Region #2 loads the malware sample in a reflection-only context, which means that you can only perform type introspection.
Region #3 is a PowerShell implementation of the deobfuscation method described earlier. It is essentially a line-by-line translation of the decompiled C# code.
Region #4 finds all cross-references to the deobfuscation method, pulls out its arguments, and calls our PowerShell-based deobfuscation function, thus automating the deobfuscation process for each string in the malware sample. For starters, cross references are found using the following call sequence as a reference:
/* 0000029D 72 01 00 00 70 */ ldstr "??????????????????????"
/* 000002A2 20 C3 F6 00 00 */ ldc_i4 63171
/* 000002A7 28 53 00 00 06 */ call (string ?, int ?)
This is an example of a call to the deobfuscation function. The first instruction pushes a string metadata token onto the stack. Strings are always pushed “by reference” in this fashion. The second argument pushes the XOR index value as an immediate value onto the stack. Finally, the deobfuscation method is called using its metadata token – 0x06000053
. Method metadata tokens can be easily recognized because they always begin with 0x06
.
It is worth noting that all metadata tokens are scoped per-module. This can be useful in situations member names are renamed to unprintable Unicode characters because a Reflection.Module object can resolve members by metadata token as can be seen in the above PowerShell script.
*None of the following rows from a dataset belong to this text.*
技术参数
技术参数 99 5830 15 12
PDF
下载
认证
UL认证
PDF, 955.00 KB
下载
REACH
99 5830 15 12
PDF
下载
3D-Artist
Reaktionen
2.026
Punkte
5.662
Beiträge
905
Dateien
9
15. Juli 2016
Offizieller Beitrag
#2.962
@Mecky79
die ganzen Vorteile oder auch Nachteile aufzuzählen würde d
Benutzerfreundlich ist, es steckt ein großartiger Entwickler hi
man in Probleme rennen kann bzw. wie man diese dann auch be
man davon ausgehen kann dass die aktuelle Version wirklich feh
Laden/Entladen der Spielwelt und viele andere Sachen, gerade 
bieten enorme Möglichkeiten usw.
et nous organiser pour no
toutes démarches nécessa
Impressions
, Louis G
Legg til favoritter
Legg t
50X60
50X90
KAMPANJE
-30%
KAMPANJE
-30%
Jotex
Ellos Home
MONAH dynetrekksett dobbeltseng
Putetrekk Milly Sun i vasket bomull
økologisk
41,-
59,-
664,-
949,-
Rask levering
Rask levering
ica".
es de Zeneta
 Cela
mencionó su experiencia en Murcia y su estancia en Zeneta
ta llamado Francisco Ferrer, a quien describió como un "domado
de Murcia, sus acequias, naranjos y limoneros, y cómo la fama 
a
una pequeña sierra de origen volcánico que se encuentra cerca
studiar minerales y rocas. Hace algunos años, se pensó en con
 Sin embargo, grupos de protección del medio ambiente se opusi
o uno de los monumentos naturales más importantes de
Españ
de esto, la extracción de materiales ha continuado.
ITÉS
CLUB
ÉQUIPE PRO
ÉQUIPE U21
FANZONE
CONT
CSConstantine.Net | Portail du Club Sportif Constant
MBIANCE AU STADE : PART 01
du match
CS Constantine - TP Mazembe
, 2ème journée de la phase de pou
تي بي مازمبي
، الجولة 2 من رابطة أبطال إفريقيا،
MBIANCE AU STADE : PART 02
After running the PowerShell script, you should see the following output, allowing you to infer some additional functionality of the sample:
DeobfuscatedString
------------------
Arguments
™
Info
ReceiveBufferSize
Read
.exe
1
IconLocation
Contains
,
OSFullName
DeleteSubKey
@
us
Connected
" "
ReceiveTimeout
Replace
SendTimeout
CreateInstance
TargetPath
/c start
GetValue
U0VFX01BU0tfTk9aT05FQ0hFQ0tT
Available
"
Users
cmd.exe
ToArray
GetValueNames
ENABLE
MainWindowTitle
Disconnect
Receive
Dispose
&explorer /root,"%CD%
FullName
®
...
Save
Win
Write
vn
Software
ClassesRoot
netsh firewall add allowedprogram "
LocalMachine
Name
&exit
WorkingDirectory
!
Windows
CreateSubKey
.
Data
.lnk
WScript.Shell
OpenSubKey
CurrentUser
" & exit
Win
Kill
Length
Connect
SendBufferSize
Client
Microsoft
Position
SystemDrive
US
CreateShortcut
Registry
Send
Poll
SoftwareClasses
SetValue
length
cmd.exe /k ping 0 & del "
DefaultIcon
...
DeleteValue
Directory
_
,0
ProcessName
Now, I did say that this was a quick and dirty method of pulling out obfuscated strings. Obviously, this process can be automated further. For example, it would be possible to only specify the metadata token of a deobfuscation method, extract its parameters automatically, find its cross-references, and emulate stack operations in order to extract its arguments as they are pushed onto the stack. Up to this point though, I haven’t needed to jump through those hurdles. Regardless, I hope this post has helped to shed some insight on one possible way to use reflection to pull data out of obfuscated .NET assemblies.